▶ _Exercise goal_:
Retype the rows below verbatim, from the row containing "both start times." through the row containing "On Monday, what", with both of those rows included.

▶ _Records for this exercise_:
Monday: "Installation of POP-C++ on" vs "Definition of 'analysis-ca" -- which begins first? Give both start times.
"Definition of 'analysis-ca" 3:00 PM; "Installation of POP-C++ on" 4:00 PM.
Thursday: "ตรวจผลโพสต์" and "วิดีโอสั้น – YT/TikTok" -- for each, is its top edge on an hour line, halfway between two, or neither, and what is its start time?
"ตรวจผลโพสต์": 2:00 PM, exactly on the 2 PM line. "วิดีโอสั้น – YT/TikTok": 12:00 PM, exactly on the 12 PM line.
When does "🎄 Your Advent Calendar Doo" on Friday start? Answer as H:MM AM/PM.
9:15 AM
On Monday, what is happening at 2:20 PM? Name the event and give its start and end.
==
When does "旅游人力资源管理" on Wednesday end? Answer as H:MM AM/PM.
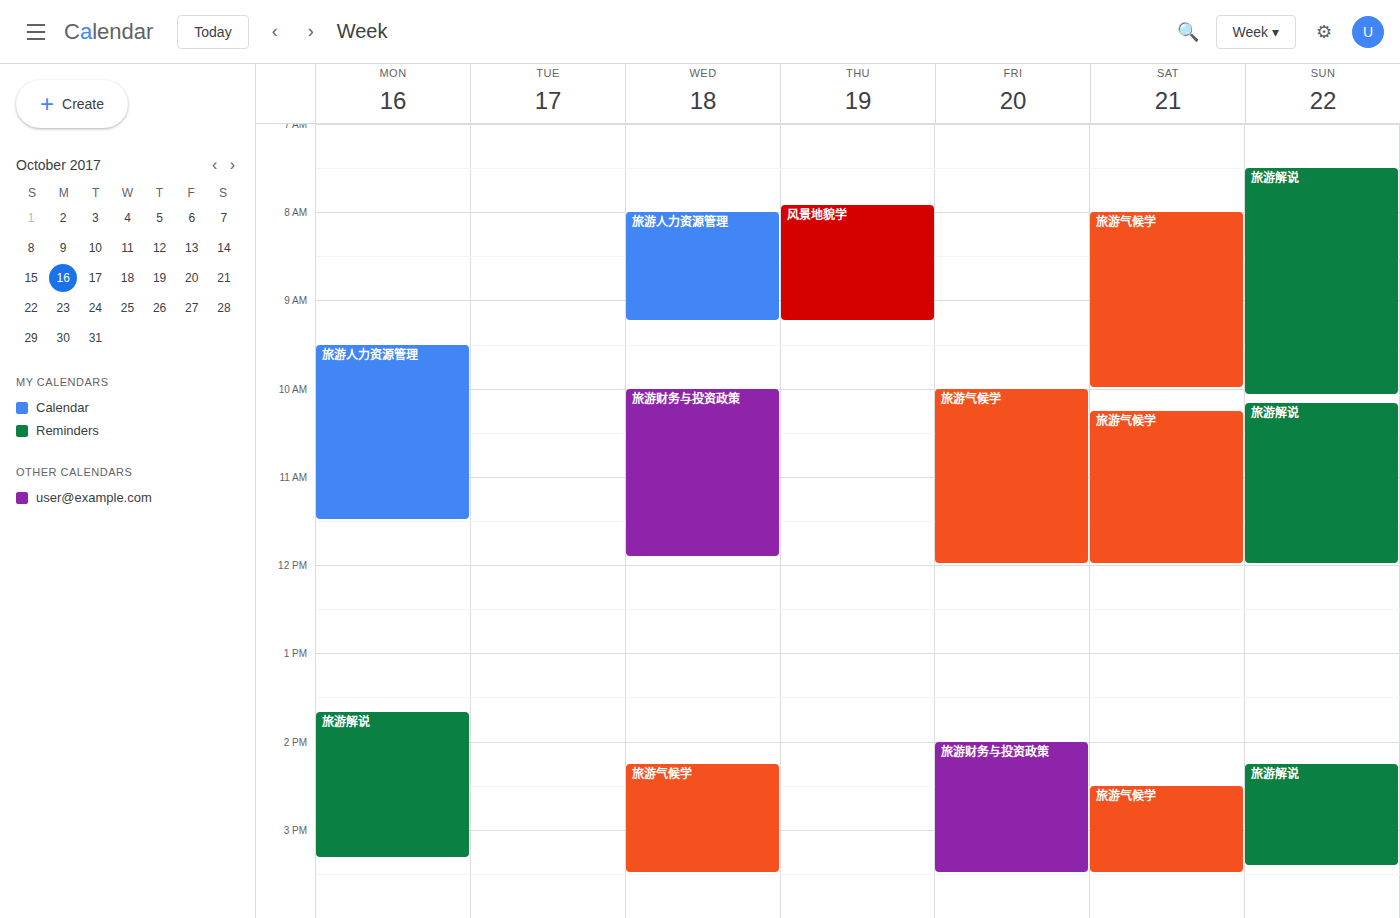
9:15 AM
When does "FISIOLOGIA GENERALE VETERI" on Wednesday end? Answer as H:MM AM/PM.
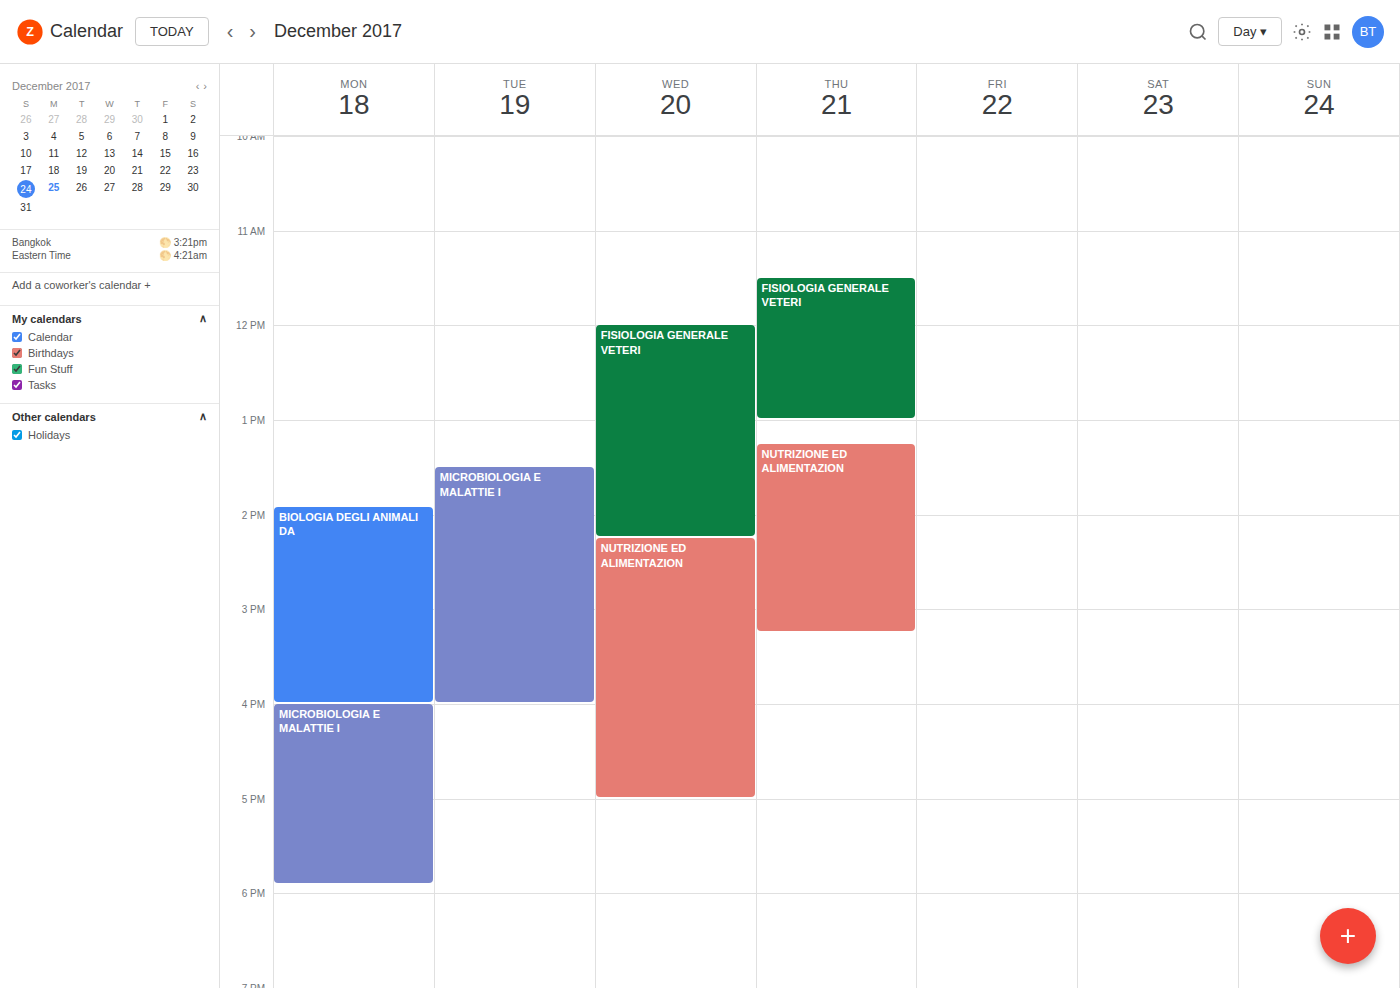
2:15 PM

▶ _Exercise response_:
Monday: "Installation of POP-C++ on" vs "Definition of 'analysis-ca" -- which begins first? Give both start times.
"Definition of 'analysis-ca" 3:00 PM; "Installation of POP-C++ on" 4:00 PM.
Thursday: "ตรวจผลโพสต์" and "วิดีโอสั้น – YT/TikTok" -- for each, is its top edge on an hour line, halfway between two, or neither, and what is its start time?
"ตรวจผลโพสต์": 2:00 PM, exactly on the 2 PM line. "วิดีโอสั้น – YT/TikTok": 12:00 PM, exactly on the 12 PM line.
When does "🎄 Your Advent Calendar Doo" on Friday start? Answer as H:MM AM/PM.
9:15 AM
On Monday, what is happening at 2:20 PM? Name the event and give its start and end.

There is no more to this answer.